■ Available records ■
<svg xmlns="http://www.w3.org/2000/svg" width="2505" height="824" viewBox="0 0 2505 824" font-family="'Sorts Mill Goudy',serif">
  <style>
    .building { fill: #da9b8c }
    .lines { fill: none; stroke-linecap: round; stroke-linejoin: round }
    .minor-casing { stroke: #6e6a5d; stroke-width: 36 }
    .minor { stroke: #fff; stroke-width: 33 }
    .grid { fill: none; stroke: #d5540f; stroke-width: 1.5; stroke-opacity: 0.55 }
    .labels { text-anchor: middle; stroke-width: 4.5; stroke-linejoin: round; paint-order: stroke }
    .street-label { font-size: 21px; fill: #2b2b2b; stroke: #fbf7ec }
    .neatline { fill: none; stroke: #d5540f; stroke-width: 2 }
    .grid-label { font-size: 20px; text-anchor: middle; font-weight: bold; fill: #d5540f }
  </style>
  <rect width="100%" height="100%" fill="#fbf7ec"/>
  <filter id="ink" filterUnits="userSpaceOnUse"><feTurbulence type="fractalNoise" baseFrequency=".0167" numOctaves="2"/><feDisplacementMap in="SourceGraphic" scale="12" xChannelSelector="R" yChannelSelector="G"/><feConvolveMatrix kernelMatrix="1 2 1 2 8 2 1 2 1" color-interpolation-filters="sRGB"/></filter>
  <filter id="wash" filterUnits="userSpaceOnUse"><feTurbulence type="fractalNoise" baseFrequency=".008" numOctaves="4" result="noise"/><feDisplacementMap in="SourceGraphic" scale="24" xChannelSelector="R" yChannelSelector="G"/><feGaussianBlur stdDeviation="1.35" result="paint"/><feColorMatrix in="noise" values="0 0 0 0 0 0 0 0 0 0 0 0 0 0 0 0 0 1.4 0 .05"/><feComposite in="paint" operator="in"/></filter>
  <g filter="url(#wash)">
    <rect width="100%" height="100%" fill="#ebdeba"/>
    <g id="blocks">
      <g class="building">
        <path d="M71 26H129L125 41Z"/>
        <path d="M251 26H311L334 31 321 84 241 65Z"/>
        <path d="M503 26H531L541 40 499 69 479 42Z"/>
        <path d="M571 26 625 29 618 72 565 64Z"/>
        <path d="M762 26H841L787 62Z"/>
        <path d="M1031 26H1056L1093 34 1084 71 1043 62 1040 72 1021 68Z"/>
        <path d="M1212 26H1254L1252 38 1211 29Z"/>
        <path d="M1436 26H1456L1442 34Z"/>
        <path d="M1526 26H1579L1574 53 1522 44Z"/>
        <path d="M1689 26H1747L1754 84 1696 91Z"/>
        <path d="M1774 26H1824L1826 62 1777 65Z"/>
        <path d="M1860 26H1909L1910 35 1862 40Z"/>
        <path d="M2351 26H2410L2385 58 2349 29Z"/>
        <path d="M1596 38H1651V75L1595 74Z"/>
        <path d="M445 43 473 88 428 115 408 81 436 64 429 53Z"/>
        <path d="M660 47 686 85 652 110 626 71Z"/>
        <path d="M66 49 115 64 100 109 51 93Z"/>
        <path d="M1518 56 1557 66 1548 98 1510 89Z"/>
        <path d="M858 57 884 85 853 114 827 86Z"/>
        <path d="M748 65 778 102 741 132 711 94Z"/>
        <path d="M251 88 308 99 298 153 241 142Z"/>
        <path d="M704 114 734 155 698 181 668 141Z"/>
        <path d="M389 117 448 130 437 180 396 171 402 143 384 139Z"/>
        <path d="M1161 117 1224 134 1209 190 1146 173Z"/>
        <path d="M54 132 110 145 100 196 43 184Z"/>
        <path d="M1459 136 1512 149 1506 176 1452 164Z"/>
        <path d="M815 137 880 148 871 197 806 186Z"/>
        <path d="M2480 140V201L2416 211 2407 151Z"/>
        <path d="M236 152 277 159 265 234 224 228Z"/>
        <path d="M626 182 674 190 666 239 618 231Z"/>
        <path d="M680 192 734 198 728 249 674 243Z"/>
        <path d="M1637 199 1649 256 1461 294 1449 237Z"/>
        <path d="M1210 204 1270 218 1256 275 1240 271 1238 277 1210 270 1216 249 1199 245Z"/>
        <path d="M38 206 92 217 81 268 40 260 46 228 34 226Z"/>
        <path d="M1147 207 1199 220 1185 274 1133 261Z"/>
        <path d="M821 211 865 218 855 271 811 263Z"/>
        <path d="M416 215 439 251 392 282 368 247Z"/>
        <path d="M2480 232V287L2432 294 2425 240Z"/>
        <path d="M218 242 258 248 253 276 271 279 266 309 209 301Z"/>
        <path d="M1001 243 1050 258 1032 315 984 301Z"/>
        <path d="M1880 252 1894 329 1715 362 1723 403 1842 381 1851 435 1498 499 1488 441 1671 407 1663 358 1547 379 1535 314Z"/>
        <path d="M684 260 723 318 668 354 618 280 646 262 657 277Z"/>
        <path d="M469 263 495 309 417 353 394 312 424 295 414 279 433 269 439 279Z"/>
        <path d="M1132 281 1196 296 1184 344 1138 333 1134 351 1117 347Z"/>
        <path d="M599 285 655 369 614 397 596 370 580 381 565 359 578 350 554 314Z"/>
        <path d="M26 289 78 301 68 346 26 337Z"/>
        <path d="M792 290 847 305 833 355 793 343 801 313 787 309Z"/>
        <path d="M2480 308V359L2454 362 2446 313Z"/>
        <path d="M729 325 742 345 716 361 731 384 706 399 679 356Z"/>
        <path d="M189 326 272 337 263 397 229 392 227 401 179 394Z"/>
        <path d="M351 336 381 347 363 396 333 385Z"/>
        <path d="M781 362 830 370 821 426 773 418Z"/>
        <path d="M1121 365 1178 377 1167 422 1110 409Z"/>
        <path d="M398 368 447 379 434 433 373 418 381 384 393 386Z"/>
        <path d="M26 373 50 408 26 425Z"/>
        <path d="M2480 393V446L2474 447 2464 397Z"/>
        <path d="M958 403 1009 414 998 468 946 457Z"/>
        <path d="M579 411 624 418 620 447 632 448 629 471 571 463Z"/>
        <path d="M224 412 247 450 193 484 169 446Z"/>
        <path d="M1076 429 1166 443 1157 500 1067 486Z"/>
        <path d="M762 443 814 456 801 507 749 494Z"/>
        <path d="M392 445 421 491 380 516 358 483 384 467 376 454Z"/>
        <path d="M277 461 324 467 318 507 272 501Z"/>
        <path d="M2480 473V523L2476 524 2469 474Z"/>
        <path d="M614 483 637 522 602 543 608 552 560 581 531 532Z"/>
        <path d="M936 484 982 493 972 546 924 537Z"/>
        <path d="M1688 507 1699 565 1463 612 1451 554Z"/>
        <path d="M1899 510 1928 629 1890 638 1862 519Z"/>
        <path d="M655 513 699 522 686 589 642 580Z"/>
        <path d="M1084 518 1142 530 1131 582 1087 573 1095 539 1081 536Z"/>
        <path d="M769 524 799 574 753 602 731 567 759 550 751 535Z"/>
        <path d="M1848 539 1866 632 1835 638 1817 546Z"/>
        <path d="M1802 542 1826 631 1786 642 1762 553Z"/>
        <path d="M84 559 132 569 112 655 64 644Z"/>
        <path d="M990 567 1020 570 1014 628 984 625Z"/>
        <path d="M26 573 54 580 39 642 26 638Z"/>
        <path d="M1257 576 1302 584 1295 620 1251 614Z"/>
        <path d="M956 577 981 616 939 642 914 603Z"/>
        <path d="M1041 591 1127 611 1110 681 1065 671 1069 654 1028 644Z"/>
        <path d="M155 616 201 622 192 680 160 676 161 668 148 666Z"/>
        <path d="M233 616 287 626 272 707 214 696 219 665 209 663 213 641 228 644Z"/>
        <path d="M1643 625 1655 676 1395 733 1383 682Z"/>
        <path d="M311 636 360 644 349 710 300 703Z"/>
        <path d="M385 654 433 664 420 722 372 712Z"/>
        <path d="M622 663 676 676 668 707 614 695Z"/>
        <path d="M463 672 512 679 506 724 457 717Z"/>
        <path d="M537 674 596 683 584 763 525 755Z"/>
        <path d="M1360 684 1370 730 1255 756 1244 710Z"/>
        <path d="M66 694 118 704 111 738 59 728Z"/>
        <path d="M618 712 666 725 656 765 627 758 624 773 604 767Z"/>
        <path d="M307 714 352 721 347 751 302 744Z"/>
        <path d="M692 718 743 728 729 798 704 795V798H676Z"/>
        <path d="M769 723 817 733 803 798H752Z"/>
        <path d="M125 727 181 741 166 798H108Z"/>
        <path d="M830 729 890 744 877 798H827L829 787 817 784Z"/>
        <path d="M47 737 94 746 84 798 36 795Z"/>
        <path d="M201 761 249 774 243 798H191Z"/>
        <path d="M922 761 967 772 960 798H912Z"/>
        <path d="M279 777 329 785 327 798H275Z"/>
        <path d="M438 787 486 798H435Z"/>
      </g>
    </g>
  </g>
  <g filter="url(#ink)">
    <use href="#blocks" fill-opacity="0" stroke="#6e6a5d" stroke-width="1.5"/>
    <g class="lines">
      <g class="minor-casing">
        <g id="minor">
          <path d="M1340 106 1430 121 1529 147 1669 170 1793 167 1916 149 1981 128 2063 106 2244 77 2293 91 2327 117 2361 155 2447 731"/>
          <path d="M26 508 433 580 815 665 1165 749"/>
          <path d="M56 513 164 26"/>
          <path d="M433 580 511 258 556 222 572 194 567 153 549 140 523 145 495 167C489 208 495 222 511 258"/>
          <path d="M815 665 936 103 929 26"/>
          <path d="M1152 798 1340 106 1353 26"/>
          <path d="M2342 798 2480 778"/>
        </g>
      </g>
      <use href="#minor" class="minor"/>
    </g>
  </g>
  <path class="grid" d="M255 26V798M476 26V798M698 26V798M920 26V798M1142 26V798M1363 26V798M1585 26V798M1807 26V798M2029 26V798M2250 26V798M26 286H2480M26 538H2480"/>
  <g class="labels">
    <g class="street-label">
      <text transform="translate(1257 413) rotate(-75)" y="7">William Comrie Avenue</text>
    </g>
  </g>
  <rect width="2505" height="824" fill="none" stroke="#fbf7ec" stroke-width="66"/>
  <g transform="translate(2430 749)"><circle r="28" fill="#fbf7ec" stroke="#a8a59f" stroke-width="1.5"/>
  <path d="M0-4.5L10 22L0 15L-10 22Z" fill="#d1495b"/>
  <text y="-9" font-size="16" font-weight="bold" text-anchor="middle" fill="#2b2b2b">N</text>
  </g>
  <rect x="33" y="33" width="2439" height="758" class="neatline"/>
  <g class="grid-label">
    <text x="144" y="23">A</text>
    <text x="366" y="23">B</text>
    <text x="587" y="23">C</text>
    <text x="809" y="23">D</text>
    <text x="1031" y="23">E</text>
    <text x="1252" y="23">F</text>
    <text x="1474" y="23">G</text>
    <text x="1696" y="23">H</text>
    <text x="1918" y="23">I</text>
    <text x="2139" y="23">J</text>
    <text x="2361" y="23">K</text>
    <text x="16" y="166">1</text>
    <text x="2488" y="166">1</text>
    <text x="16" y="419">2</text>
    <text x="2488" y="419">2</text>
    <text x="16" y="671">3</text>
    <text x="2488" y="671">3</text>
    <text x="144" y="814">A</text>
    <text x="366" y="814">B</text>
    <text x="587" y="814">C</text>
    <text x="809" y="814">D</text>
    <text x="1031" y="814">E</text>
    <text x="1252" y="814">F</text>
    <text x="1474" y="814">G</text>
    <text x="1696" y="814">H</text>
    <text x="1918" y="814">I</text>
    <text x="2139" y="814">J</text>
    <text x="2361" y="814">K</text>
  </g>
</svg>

■ Problem to work on ■
Taking the entries above, restate exactly those lines that fall between the line with "26H1056L1093 34 1084" and the line with "26H1579L1574 53 1522", keeping both of those lines too.

■ Response below ■
        <path d="M1031 26H1056L1093 34 1084 71 1043 62 1040 72 1021 68Z"/>
        <path d="M1212 26H1254L1252 38 1211 29Z"/>
        <path d="M1436 26H1456L1442 34Z"/>
        <path d="M1526 26H1579L1574 53 1522 44Z"/>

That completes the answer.